Published by Legacy Remembers on Jun. 13, 2024.
On Monday, June 10, Susan Marie Stormer Pezzi, a beloved and amazing wife, mother, grandmother, great-grandmother and a compassionate and skilled physician, passed away. She was born on March 22, 1930 in
Altoona, Pennsylvania to Regis Stormer and Mary Ann (Forr) Stormer. Susan graduated near the top of her high school class in 1948. Despite her parents' clear intellect, neither of them graduated high school due to losing their fathers, respectively, at young ages. Nonetheless, Mary urged Susan to use higher education as a path to a better life - an opportunity she did not have herself. Susan (and her two brothers) attended the Pennsylvania State University, where she graduated in 1952, likely as the first woman in her lineage to graduate from college.
Susan continued her education at the Temple University School of Medicine (TUSM), as a recipient of a Pennsylvania senatorial scholarship. She was the first woman from Altoona to attend medical school and one of only six women in her class - all years before some Philadelphia medical schools accepted women students at all. She graduated from TUSM with honors (AOA) in 1956, then completed an internship in internal medicine at the Abington Memorial Hospital in 1957. She then continued her graduate medical education to become the first woman to train as a resident in internal medicine at Abington from 1957 to 1959.
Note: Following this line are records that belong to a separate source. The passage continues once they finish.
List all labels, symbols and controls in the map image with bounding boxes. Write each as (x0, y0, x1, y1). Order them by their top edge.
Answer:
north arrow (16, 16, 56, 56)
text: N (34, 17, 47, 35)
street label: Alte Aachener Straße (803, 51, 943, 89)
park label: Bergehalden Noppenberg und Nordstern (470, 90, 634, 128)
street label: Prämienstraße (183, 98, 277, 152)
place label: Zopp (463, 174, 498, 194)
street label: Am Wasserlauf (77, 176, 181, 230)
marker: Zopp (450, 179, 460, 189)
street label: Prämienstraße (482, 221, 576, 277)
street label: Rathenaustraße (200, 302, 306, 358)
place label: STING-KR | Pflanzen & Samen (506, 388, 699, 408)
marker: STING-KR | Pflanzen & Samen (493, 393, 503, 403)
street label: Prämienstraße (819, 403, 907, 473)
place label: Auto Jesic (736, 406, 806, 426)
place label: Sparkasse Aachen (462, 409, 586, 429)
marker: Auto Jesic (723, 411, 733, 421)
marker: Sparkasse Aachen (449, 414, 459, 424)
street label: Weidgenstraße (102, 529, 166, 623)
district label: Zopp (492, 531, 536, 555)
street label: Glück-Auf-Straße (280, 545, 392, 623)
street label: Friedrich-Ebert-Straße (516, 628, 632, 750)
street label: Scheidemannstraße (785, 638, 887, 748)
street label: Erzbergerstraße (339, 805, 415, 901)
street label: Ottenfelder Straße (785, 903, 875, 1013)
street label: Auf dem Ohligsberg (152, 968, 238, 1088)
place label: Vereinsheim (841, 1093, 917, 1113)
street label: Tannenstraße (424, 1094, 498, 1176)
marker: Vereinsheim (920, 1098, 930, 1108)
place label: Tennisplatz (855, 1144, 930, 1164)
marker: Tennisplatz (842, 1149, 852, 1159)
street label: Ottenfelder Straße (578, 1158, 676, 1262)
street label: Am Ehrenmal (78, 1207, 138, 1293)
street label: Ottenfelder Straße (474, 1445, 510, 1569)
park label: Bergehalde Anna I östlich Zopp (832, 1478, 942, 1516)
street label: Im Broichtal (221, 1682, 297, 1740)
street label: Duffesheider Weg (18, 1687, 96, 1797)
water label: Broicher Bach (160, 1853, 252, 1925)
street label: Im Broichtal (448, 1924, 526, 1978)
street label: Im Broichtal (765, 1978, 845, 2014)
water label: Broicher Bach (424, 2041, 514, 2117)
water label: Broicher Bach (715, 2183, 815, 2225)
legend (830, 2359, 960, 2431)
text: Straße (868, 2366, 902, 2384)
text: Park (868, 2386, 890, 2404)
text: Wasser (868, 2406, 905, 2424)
It was during her training at Abington - reportedly while helping remove the appendix of a child - that Susan met a young surgical resident, Pio Julius Pezzi from Rome, Italy. They wed at a small church in Abington on January 15, 1958, beginning 57 years of happy marriage together.
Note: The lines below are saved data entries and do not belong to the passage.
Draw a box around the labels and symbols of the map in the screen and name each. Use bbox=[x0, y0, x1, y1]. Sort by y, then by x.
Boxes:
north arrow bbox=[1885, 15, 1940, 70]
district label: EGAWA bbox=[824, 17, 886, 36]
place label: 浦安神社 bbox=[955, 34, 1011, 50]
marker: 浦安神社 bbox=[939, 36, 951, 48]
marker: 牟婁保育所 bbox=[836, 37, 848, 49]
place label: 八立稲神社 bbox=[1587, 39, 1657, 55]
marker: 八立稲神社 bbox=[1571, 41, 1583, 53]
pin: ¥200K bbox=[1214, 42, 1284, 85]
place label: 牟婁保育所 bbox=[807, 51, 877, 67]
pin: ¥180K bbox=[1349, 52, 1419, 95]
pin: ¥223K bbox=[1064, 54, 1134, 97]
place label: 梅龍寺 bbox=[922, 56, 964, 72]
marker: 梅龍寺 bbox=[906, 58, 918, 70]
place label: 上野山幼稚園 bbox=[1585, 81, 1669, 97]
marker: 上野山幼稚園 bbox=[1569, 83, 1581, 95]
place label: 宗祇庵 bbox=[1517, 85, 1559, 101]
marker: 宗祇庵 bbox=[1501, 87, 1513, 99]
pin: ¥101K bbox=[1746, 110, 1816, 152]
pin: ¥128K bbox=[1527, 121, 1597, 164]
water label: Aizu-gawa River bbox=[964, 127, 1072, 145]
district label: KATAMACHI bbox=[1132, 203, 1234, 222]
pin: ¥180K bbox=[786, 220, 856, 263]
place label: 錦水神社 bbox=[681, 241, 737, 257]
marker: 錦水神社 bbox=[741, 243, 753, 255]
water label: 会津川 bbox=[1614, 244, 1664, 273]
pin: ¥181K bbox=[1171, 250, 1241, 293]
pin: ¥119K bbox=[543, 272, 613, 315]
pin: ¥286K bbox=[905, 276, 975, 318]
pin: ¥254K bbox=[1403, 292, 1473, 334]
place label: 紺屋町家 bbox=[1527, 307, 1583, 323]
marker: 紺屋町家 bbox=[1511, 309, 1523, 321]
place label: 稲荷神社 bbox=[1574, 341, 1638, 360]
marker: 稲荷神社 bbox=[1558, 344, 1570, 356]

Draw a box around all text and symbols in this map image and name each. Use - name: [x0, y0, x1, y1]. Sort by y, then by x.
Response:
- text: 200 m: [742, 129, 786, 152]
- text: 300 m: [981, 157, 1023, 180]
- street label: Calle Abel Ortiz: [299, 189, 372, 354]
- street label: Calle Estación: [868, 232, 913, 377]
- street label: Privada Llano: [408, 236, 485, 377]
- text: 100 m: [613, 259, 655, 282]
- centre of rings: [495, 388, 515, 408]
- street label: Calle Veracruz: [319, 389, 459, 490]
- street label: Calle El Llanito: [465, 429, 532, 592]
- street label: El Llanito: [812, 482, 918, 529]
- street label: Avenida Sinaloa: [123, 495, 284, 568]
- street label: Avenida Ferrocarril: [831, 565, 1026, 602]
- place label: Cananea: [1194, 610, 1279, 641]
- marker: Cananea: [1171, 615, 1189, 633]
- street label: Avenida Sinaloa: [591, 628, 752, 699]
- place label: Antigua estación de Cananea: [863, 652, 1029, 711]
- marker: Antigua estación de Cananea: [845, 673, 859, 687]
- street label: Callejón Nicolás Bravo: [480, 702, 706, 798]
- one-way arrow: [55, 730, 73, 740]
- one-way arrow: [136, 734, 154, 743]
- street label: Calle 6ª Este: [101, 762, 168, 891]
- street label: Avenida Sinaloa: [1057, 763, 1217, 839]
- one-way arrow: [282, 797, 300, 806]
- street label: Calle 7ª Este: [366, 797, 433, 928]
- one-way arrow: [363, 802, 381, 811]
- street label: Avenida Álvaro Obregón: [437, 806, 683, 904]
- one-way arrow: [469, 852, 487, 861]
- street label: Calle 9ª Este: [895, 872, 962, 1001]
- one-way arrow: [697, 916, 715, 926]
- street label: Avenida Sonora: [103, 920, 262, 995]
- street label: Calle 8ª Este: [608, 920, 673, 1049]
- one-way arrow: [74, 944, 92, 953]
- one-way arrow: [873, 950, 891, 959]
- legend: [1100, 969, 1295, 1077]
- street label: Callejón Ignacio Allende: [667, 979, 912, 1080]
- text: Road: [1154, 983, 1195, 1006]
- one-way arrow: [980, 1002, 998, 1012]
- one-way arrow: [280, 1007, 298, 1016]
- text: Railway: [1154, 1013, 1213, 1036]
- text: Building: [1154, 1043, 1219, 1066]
Susan and Pio lived their first year together in
New Hope, Pennsylvania, a town they loved, until their home on Mechanic Street burned to the ground. They fatefully moved to a small apartment on York Road in Abington near the hospital where they met their neighbors, Cathy and Bob Berg, who would become their lifelong best friends, and travel companions. Many years later, the Pezzi's and Berg's would build adjacent homes in
Lambertville, New Jersey overlooking the bridge and New Hope across the Delaware River.
In addition to full-time motherhood, Susan worked into her 70's as a physician in various family medical offices, public schools in Upper Moreland, for Arcadia University, out of an office in the family home in Huntingdon Valley, at multiple nursing homes, and as a volunteer for several non-profit organizations - notably Aldersgate in
Willow Grove, Pennsylvania. At Aldersgate, she assisted countless teenage, single, pregnant women in the 1970s in obtaining pregnancy tests (which were not available except from doctor's offices or clinics in the U.S. prior to 1978), and with counseling.
Pio and Susan traveled the world together - not just across the U.S. (often by car) and Canada, but also to Mexico, South America, Europe, Africa, Russia, India, China, and Hong Kong. They often traveled with the Bergs, as well as with the Rillings and Fosters. Their Christmas Eve party became a legendary reunion of these families and others for many decades, always featuring Swiss fondue with the origins of this tradition dating back to the apartment on York Road.
Susan is survived by her four children, who will always remember her as the best mother ever: Christopher Mario Pezzi (m. Sharon Kramer), James Stormer Pezzi (m. Julia Higgins), Thomas Andrew Pezzi (m. Michele Fidure), and Kimberly Anne Pezzi-Burns (m. Les Burns). She was also a wonderful and loving grandmother to eleven: Stephen (m. Abigail Dosoretz), Todd (m. Ashley Turkeltaub), Alexandra (m. Daniel Rodkey), Trent (m. Zoe Hannah), Kyle, Jonathan, Madison, Daniel, Karina, Nikita, and John Pio, and great-grandmother to six: Samantha, Andy, Sloane, Nora, Harper, and Carson.
Susan Pezzi will be remembered as a pioneering woman in medicine and a strong, independent woman at a time when that was not as common as it is today. Despite her outsized impact on her community, her family will remember her even more for her unconditional love. She was a role model for so many, leading her life by example, as well as a voice of reason and compassion for her patients, husband, children, grandchildren, and great-grandchildren. She will be deeply missed.
A funeral Mass will be held at 10 am, Saturday, June 15, 2024 at St. John the Evangelist Catholic Church, 344 Baynton Ave., Altoona, PA 16602 with Fr. Alan Thomas, celebrant. Committal will be held at Calvary Cemetery.
In lieu of flowers the family asks that those who wish to can make a donation to their favorite charity in Susan's memory.